→ **WHAT THIS TASK INVOLVES**
Put each line of the material below into a numbered list, omitting any blank lines.

*** ENTRIES SHOWN ***

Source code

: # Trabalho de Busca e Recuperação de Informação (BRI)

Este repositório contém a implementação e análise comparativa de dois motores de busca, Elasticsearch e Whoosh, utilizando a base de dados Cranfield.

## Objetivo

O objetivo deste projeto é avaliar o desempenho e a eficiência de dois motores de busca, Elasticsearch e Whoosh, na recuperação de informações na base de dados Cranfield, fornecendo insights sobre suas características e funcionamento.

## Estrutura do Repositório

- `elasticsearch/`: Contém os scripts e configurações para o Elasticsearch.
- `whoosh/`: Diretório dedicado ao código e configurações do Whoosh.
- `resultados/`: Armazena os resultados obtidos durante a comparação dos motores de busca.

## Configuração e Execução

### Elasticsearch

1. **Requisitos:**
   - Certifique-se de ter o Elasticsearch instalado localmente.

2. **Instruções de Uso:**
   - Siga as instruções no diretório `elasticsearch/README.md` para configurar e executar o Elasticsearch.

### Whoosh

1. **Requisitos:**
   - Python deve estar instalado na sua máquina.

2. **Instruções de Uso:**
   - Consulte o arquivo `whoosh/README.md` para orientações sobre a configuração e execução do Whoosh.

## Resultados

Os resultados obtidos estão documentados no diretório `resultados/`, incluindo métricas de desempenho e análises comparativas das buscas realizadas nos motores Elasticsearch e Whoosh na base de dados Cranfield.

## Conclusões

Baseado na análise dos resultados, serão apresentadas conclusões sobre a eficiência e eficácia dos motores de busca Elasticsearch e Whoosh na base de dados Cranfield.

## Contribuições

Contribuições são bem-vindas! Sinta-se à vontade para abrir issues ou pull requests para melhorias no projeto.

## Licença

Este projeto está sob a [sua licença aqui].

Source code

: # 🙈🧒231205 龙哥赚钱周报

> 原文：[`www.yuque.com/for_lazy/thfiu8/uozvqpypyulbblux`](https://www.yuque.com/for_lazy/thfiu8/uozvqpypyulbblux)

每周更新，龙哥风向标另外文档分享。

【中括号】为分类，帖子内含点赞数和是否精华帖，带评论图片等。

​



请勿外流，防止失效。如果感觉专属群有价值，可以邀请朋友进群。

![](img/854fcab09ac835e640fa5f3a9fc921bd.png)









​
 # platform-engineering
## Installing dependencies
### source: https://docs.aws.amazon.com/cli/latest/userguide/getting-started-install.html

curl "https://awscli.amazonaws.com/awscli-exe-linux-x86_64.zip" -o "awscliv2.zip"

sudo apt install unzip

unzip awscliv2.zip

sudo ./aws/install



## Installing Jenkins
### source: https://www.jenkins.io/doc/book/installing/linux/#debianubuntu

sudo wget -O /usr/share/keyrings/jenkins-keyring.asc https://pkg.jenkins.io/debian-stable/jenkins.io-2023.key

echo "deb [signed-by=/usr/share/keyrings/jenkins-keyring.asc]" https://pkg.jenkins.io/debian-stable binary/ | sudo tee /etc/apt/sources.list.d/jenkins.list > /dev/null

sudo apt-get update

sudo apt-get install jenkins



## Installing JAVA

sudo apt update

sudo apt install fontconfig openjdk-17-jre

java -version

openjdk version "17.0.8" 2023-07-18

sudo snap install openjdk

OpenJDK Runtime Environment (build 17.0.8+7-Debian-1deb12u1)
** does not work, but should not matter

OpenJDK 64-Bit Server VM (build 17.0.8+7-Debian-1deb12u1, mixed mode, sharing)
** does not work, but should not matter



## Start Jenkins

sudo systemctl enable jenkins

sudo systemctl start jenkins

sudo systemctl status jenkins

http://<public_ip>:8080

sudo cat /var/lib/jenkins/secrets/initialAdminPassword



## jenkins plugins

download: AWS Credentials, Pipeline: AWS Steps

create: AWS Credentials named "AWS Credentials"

*** End of ENTRIES SHOWN ***

→ **ANSWER TO THIS EXERCISE**
1. Source code
2. : # Trabalho de Busca e Recuperação de Informação (BRI)
3. Este repositório contém a implementação e análise comparativa de dois motores de busca, Elasticsearch e Whoosh, utilizando a base de dados Cranfield.
4. ## Objetivo
5. O objetivo deste projeto é avaliar o desempenho e a eficiência de dois motores de busca, Elasticsearch e Whoosh, na recuperação de informações na base de dados Cranfield, fornecendo insights sobre suas características e funcionamento.
6. ## Estrutura do Repositório
7. - `elasticsearch/`: Contém os scripts e configurações para o Elasticsearch.
8. - `whoosh/`: Diretório dedicado ao código e configurações do Whoosh.
9. - `resultados/`: Armazena os resultados obtidos durante a comparação dos motores de busca.
10. ## Configuração e Execução
11. ### Elasticsearch
12. 1. **Requisitos:**
13.    - Certifique-se de ter o Elasticsearch instalado localmente.
14. 2. **Instruções de Uso:**
15.    - Siga as instruções no diretório `elasticsearch/README.md` para configurar e executar o Elasticsearch.
16. ### Whoosh
17. 1. **Requisitos:**
18.    - Python deve estar instalado na sua máquina.
19. 2. **Instruções de Uso:**
20.    - Consulte o arquivo `whoosh/README.md` para orientações sobre a configuração e execução do Whoosh.
21. ## Resultados
22. Os resultados obtidos estão documentados no diretório `resultados/`, incluindo métricas de desempenho e análises comparativas das buscas realizadas nos motores Elasticsearch e Whoosh na base de dados Cranfield.
23. ## Conclusões
24. Baseado na análise dos resultados, serão apresentadas conclusões sobre a eficiência e eficácia dos motores de busca Elasticsearch e Whoosh na base de dados Cranfield.
25. ## Contribuições
26. Contribuições são bem-vindas! Sinta-se à vontade para abrir issues ou pull requests para melhorias no projeto.
27. ## Licença
28. Este projeto está sob a [sua licença aqui].
29. Source code
30. : # 🙈🧒231205 龙哥赚钱周报
31. > 原文：[`www.yuque.com/for_lazy/thfiu8/uozvqpypyulbblux`](https://www.yuque.com/for_lazy/thfiu8/uozvqpypyulbblux)
32. 每周更新，龙哥风向标另外文档分享。
33. 【中括号】为分类，帖子内含点赞数和是否精华帖，带评论图片等。
34. ​
35. 请勿外流，防止失效。如果感觉专属群有价值，可以邀请朋友进群。
36. ![](img/854fcab09ac835e640fa5f3a9fc921bd.png)
37. ​
38.  # platform-engineering
39. ## Installing dependencies
40. ### source: https://docs.aws.amazon.com/cli/latest/userguide/getting-started-install.html
41. curl "https://awscli.amazonaws.com/awscli-exe-linux-x86_64.zip" -o "awscliv2.zip"
42. sudo apt install unzip
43. unzip awscliv2.zip
44. sudo ./aws/install
45. ## Installing Jenkins
46. ### source: https://www.jenkins.io/doc/book/installing/linux/#debianubuntu
47. sudo wget -O /usr/share/keyrings/jenkins-keyring.asc https://pkg.jenkins.io/debian-stable/jenkins.io-2023.key
48. echo "deb [signed-by=/usr/share/keyrings/jenkins-keyring.asc]" https://pkg.jenkins.io/debian-stable binary/ | sudo tee /etc/apt/sources.list.d/jenkins.list > /dev/null
49. sudo apt-get update
50. sudo apt-get install jenkins
51. ## Installing JAVA
52. sudo apt update
53. sudo apt install fontconfig openjdk-17-jre
54. java -version
55. openjdk version "17.0.8" 2023-07-18
56. sudo snap install openjdk
57. OpenJDK Runtime Environment (build 17.0.8+7-Debian-1deb12u1)
58. ** does not work, but should not matter
59. OpenJDK 64-Bit Server VM (build 17.0.8+7-Debian-1deb12u1, mixed mode, sharing)
60. ** does not work, but should not matter
61. ## Start Jenkins
62. sudo systemctl enable jenkins
63. sudo systemctl start jenkins
64. sudo systemctl status jenkins
65. http://<public_ip>:8080
66. sudo cat /var/lib/jenkins/secrets/initialAdminPassword
67. ## jenkins plugins
68. download: AWS Credentials, Pipeline: AWS Steps
69. create: AWS Credentials named "AWS Credentials"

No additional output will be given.